The Monty Hall Problem

The Monty Hall Problem is an interesting problem in probability theory.  The problem comes from the old TV show Let's Make a Deal hosted by Monty Hall.  You can read more about the background here on Wikipedia.  The basic premise is that there are 3 doors, behind one is a prize (like a new car), and behind the other two is nothing.  As the contestant you get to pick a door and you win whatever is behind it.  The wrinkle is this, first you pick one of the three doors, then Monty picks and opens one of the 2 remaining doors revealing a losing door.  Now he asks you if you want to stay with your first pick, or switch to the other closed door.  What should you do?

Monty Hall
(I dig the doo!)

My first thought was, well when you picked the door at the beginning, it had a 1 in 3 chance of being right. Now Monty has shown you one door that was a loser, so you have 1 in 2 chance of being right.  From this you can reason that switching to the remaining door also results in a 1 in 2 chance of being right, so it's arbitrary, you have a 50% chance of winning either way.  Boy this logic seems intuitive, but it turns out it is wrong!!

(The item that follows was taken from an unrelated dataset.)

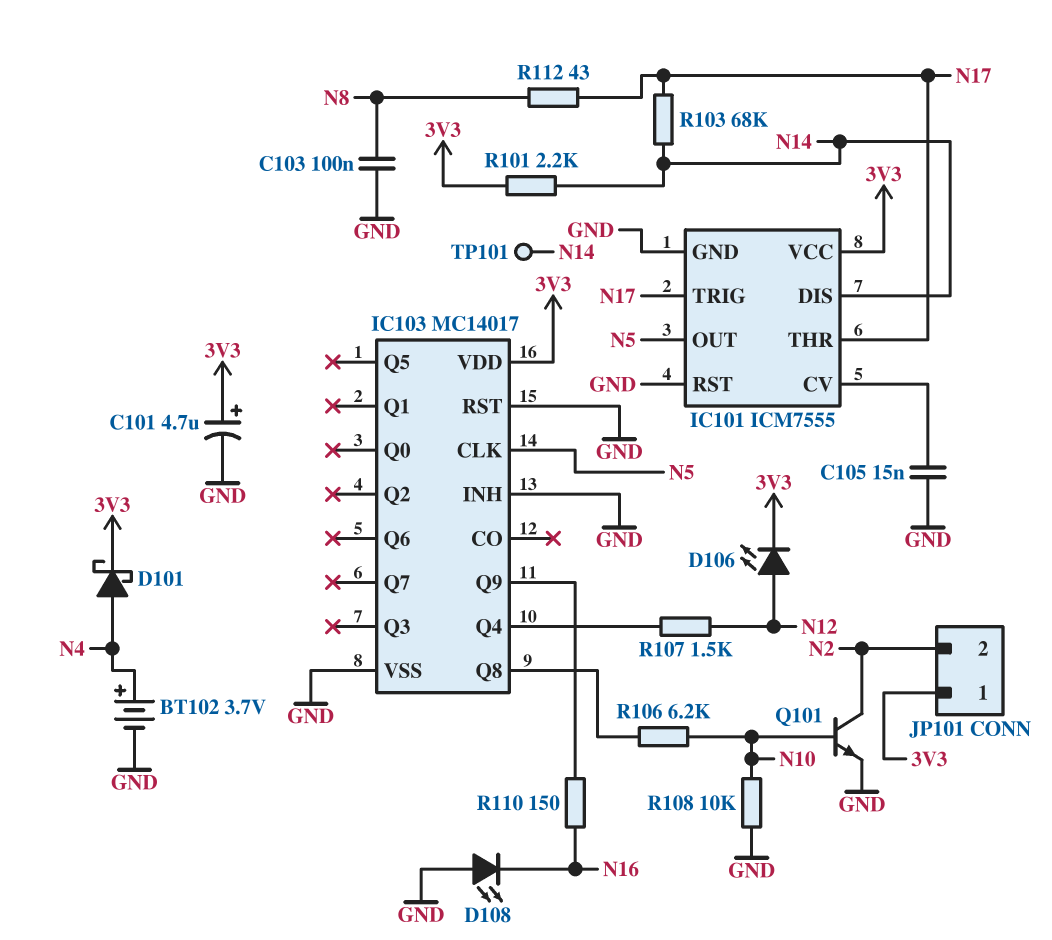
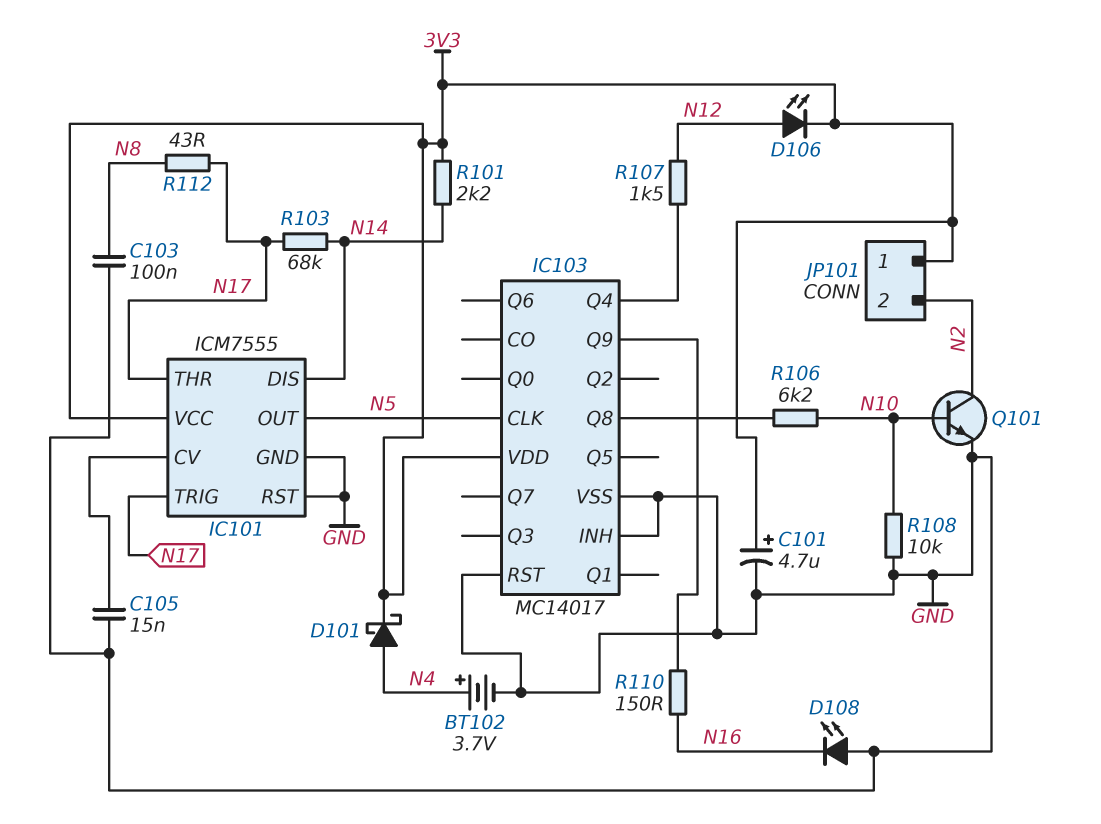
TP101: test point (N14) -> none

In fact, you should always switch from the door you first chose to the door that remains after Monty shows you a loser door.  Switching doubles your chance of winning! (you have a 1/3 chance of winning if you stay with your original door, and a 2/3 chance if you switch)  The trick is basically doing some careful bookkeeping and tracking conditional probabilities.  When Monty opens a door showing you a loser he is giving you valuable information.  You can read all about conditional probabilities at the Wikipedia link given above.

For me, doing is believing, so I have to play the Monty Hall game for this to really sink in.  One way would be to get a willing friend to help me play many rounds of the game some where I switch, and others where I don't and track how often I win using either strategy.  Sounds tedious.  Another route is to have a computer play the game for me.  Below is how I played 10,000 rounds of the Monty Hall game in Python.

from random import *
from collections import defaultdict

def count_all(xlist, proportions=False):
    '''Count all the items in a list, return a dict
       with the item as key and counts as value'''
    out =  defaultdict(int)
    for i in xlist: out[i]+=1
    if proportions:
        out2 = {}
        tot_sz = float(sum(out.values()))
        for i in out: out2[i] = out[i] / tot_sz
        return out2
    else: return out

switch = []
no_switch = []

m = [0,0,1]  #a representation of Monty's doors, two losers (i.e. zeros) and one winner (i.e. one)

for i in xrange(10000): #ten thousand games
    shuffle(m) #randomly shuffle which door is the winner
    p = choice([0,1,2]) #contestant randomly picks a door
    x = [idx for idx,i in enumerate(m) if not i]  #find the two loser doors
    if p in x: show = set(x) - set([p]) #if our pick (p) is a loser pick the other door
    if p not in x: show = set([choice(x)]) #if our pick is the winner, randomly choose one of the two losers to show
    show = show.pop() #the door we will show
    all_s = set(range(3)) #setting up a set of all doors
    f = set([p, show]) # setting up a set with the orig pick and the loser we will show
    new_p = all_s.difference(f) #new_p is the set diff, meaning it's the door we'd switch to after Monty shows the loser
    new_p = new_p.pop()
    if m[p]: no_switch.append(1) #if the no switch strategy succeeded add 1 to list
    else: no_switch.append(0) # if no switch was a loser add 0 to list
    if m[new_p]: switch.append(1) #ditto above, but for switch strategy
    else: switch.append(0)

print 'switch strategy', count_all(switch).items()  #print the counts of the results
print 'no switch strategy', count_all(no_switch).items()

I run this code with Python and here is what I get:

switch strategy [(0, 3362), (1, 6638)]

no switch strategy [(0, 6638), (1, 3362)]

(here zero represents a loss and one is a win, both followed by the count among 10,000 games)

So out of 10,000 randomly generated Monty Hall trials switching won 6,638 (pretty close to the expected 2/3), and not switching only won 3,362 (about the expected 1/3).  It works!  My initial intuition that they should be about 50/50 is proved wrong.

As I mentioned above, you can get to this result without the simulations by using probability theory, but for me the result really becomes concrete and intuitive only after I code it up and see it for myself.

[Another thing worth pointing out is how simple it is to express this game in Python using sets, though I might have gotten a little carried away with them!]